#### Recorded data

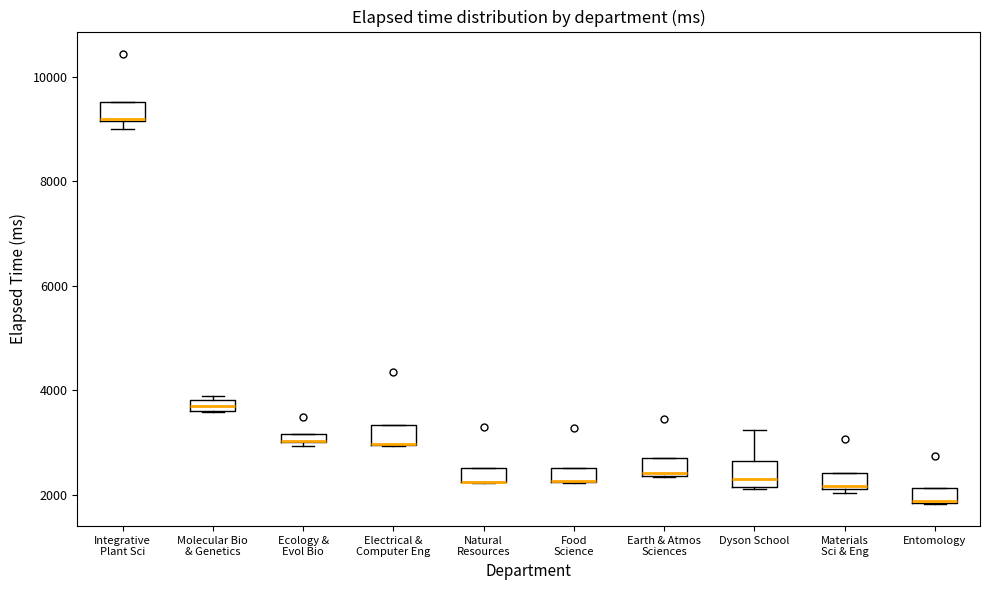

Where is the lower edge of the box for Entomology on the y-axis? The values are not printed on the chart, so give them approximately, as read against the axis.

1800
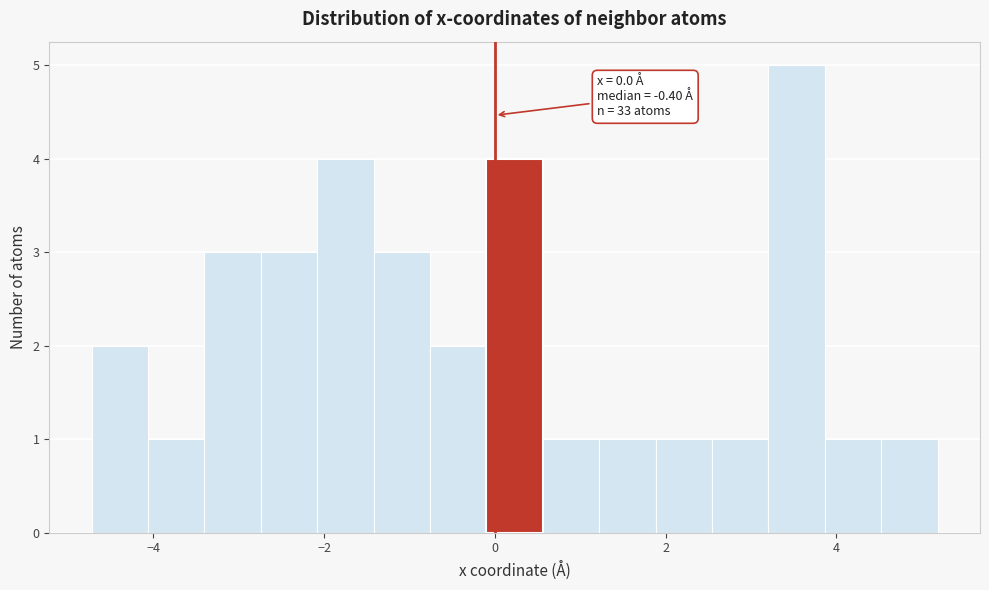

Read against the x-axis, roughly where is the centre of the tallest bar?

3.6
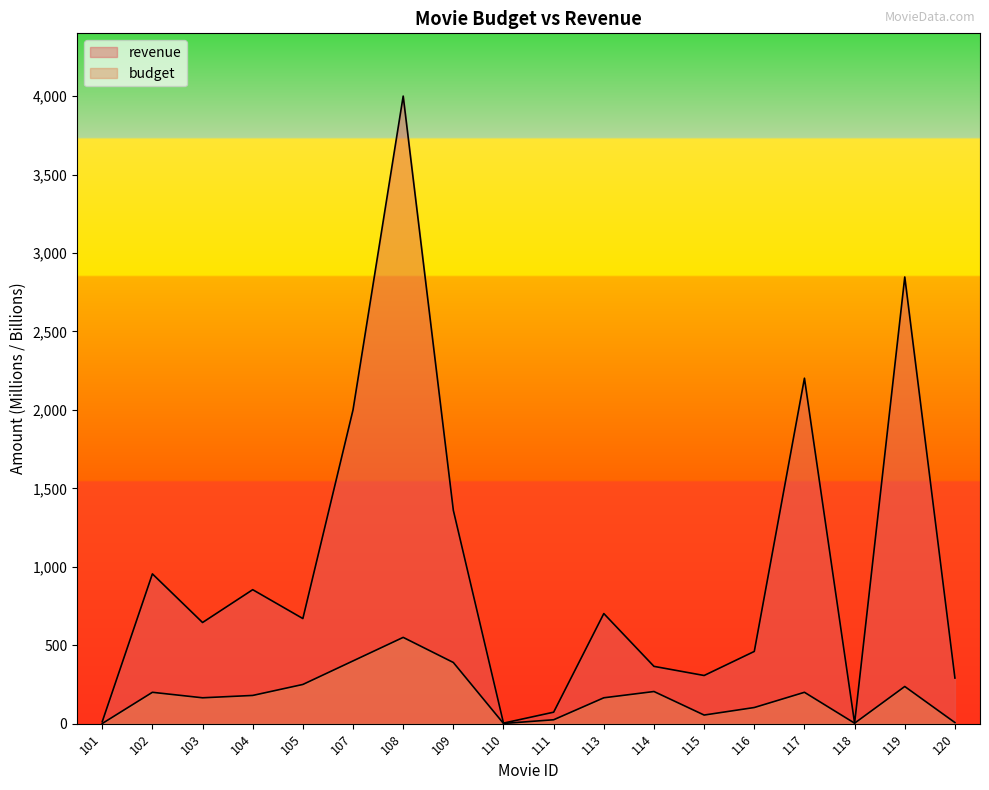

The value of budget at 120 is 11.7. True or false?

False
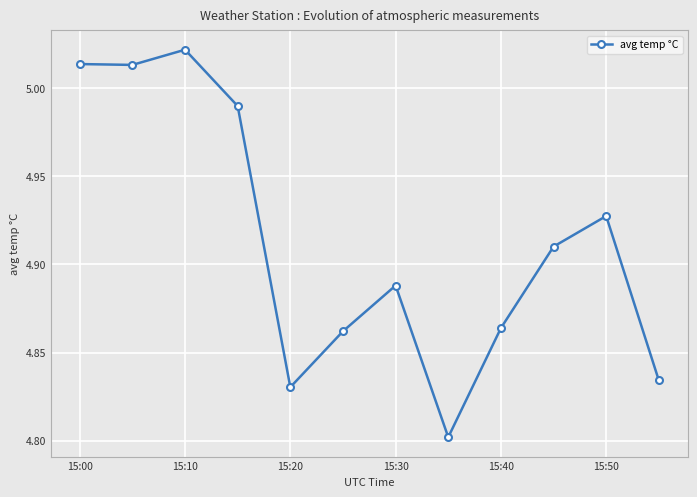

How many points are higher than both their immediate neighbors (excluding endpoints)?

3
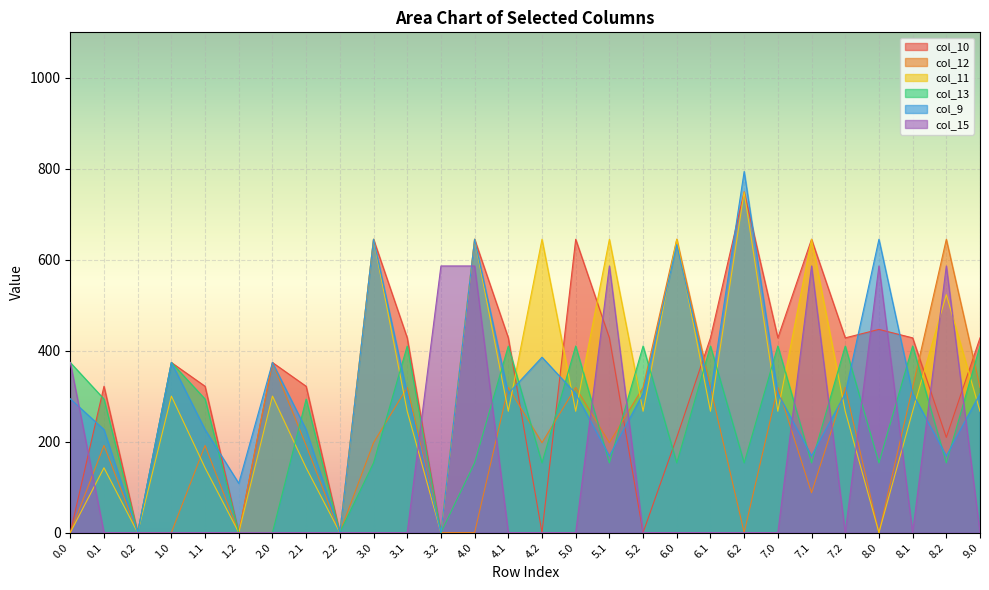

What is the average value of the col_13 series?

239.3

#### What is expected
Write out all of the data above line for line, keeping every word and number unchanged, and omit the pictures.

#### Result of this exercise
Where is the lower edge of the box for Entomology on the y-axis? The values are not printed on the chart, so give them approximately, as read against the axis.

1800

Read against the x-axis, roughly where is the centre of the tallest bar?

3.6

The value of budget at 120 is 11.7. True or false?

False

How many points are higher than both their immediate neighbors (excluding endpoints)?

3

What is the average value of the col_13 series?

239.3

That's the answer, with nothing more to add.